*Your assignment*: Your answer should be the exact lines of the records, starting with the one containing "f(x) := ∞∑n=0 12n φ(2nx)." and running to the end.

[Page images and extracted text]
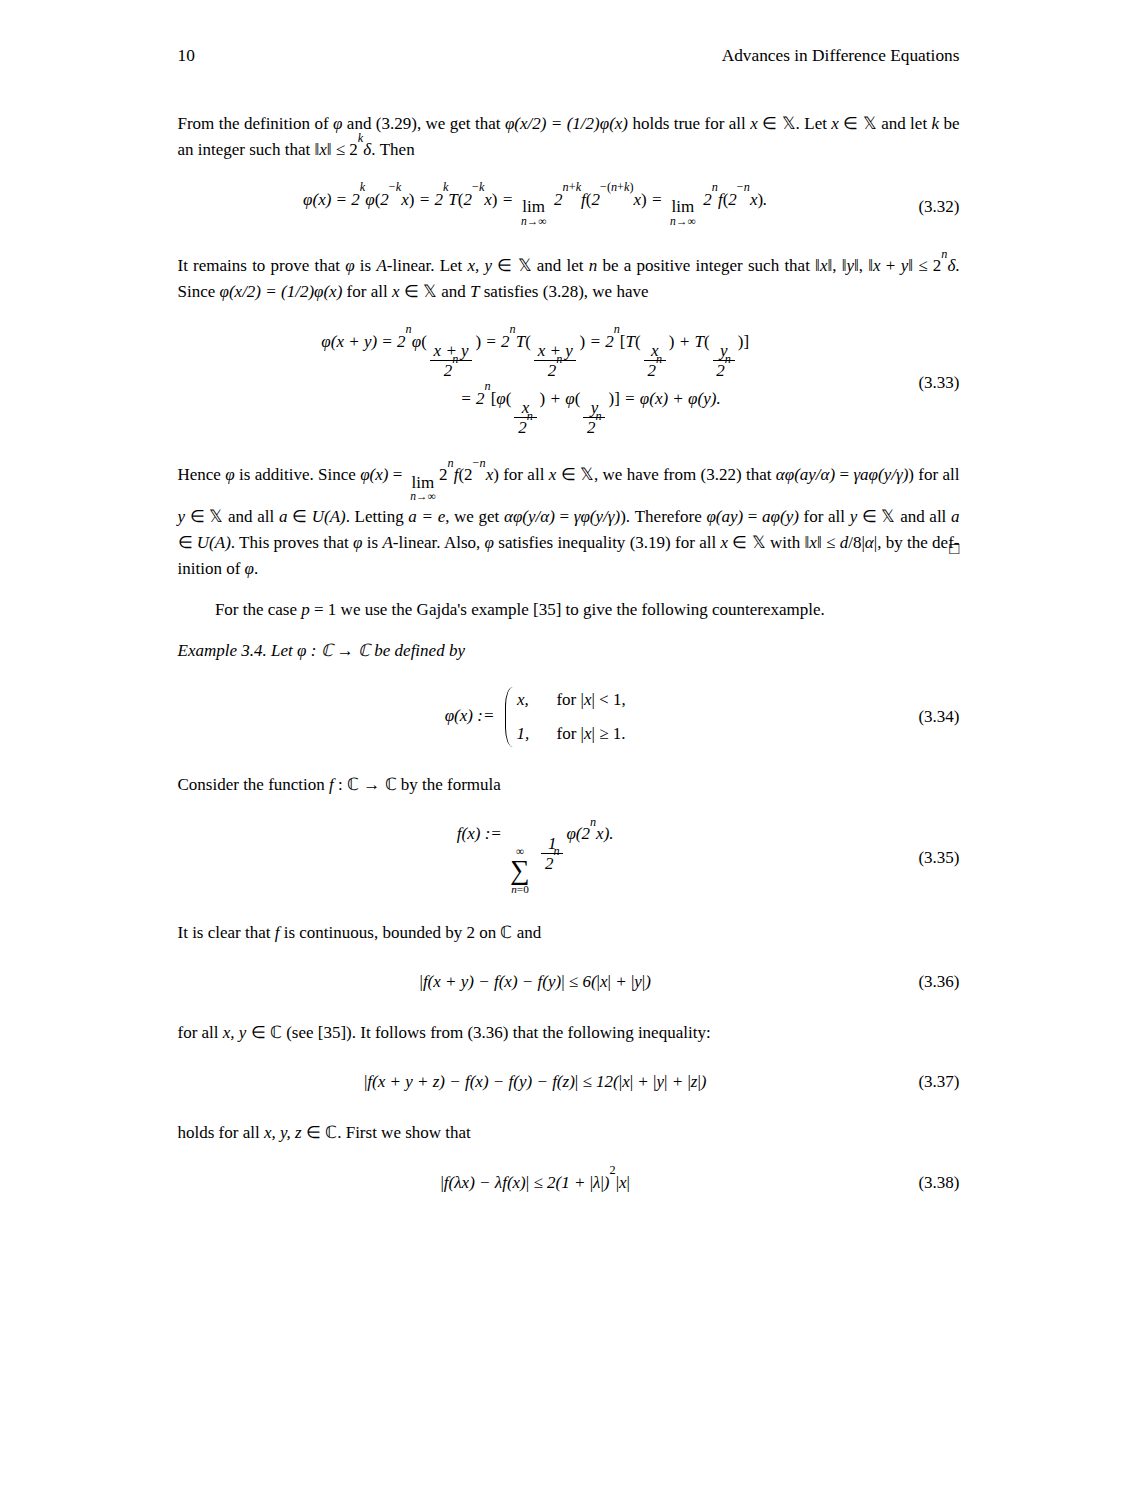10 Advances in Difference Equations
From the definition of φ and (3.29), we get that φ(x/2) = (1/2)φ(x) holds true for all x ∈ 𝕏. Let x ∈ 𝕏 and let k be an integer such that ‖x‖ ≤ 2kδ. Then
φ(x) = 2kφ(2−kx) = 2kT(2−kx) = lim n→∞ 2n+kf(2−(n+k)x) = lim n→∞ 2nf(2−nx).
(3.32)
It remains to prove that φ is A-linear. Let x, y ∈ 𝕏 and let n be a positive integer such that ‖x‖, ‖y‖, ‖x + y‖ ≤ 2nδ. Since φ(x/2) = (1/2)φ(x) for all x ∈ 𝕏 and T satisfies (3.28), we have
φ(x + y) = 2nφ(x + y 2n) = 2nT(x + y 2n) = 2n[T(x 2n) + T(y 2n)] = 2n[φ(x 2n) + φ(y 2n)] = φ(x) + φ(y).
(3.33)
Hence φ is additive. Since φ(x) = lim n→∞2nf(2−nx) for all x ∈ 𝕏, we have from (3.22) that αφ(ay/α) = γaφ(y/γ)) for all y ∈ 𝕏 and all a ∈ U(A). Letting a = e, we get αφ(y/α) = γφ(y/γ)). Therefore φ(ay) = aφ(y) for all y ∈ 𝕏 and all a ∈ U(A). This proves that φ is A-linear. Also, φ satisfies inequality (3.19) for all x ∈ 𝕏 with ‖x‖ ≤ d/8|α|, by the definition of φ.□
For the case p = 1 we use the Gajda's example [35] to give the following counterexample.
Example 3.4. Let φ : ℂ → ℂ be defined by
φ(x) := x, for |x| < 1, 1, for |x| ≥ 1.
(3.34)
Consider the function f : ℂ → ℂ by the formula
f(x) := ∞∑n=0 12n φ(2nx).
(3.35)
It is clear that f is continuous, bounded by 2 on ℂ and
|f(x + y) − f(x) − f(y)| ≤ 6(|x| + |y|)
(3.36)
for all x, y ∈ ℂ (see [35]). It follows from (3.36) that the following inequality:
|f(x + y + z) − f(x) − f(y) − f(z)| ≤ 12(|x| + |y| + |z|)
(3.37)
holds for all x, y, z ∈ ℂ. First we show that
|f(λx) − λf(x)| ≤ 2(1 + |λ|)2|x|
(3.38)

*Answer to the exercise*:
f(x) := ∞∑n=0 12n φ(2nx).
(3.35)
It is clear that f is continuous, bounded by 2 on ℂ and
|f(x + y) − f(x) − f(y)| ≤ 6(|x| + |y|)
(3.36)
for all x, y ∈ ℂ (see [35]). It follows from (3.36) that the following inequality:
|f(x + y + z) − f(x) − f(y) − f(z)| ≤ 12(|x| + |y| + |z|)
(3.37)
holds for all x, y, z ∈ ℂ. First we show that
|f(λx) − λf(x)| ≤ 2(1 + |λ|)2|x|
(3.38)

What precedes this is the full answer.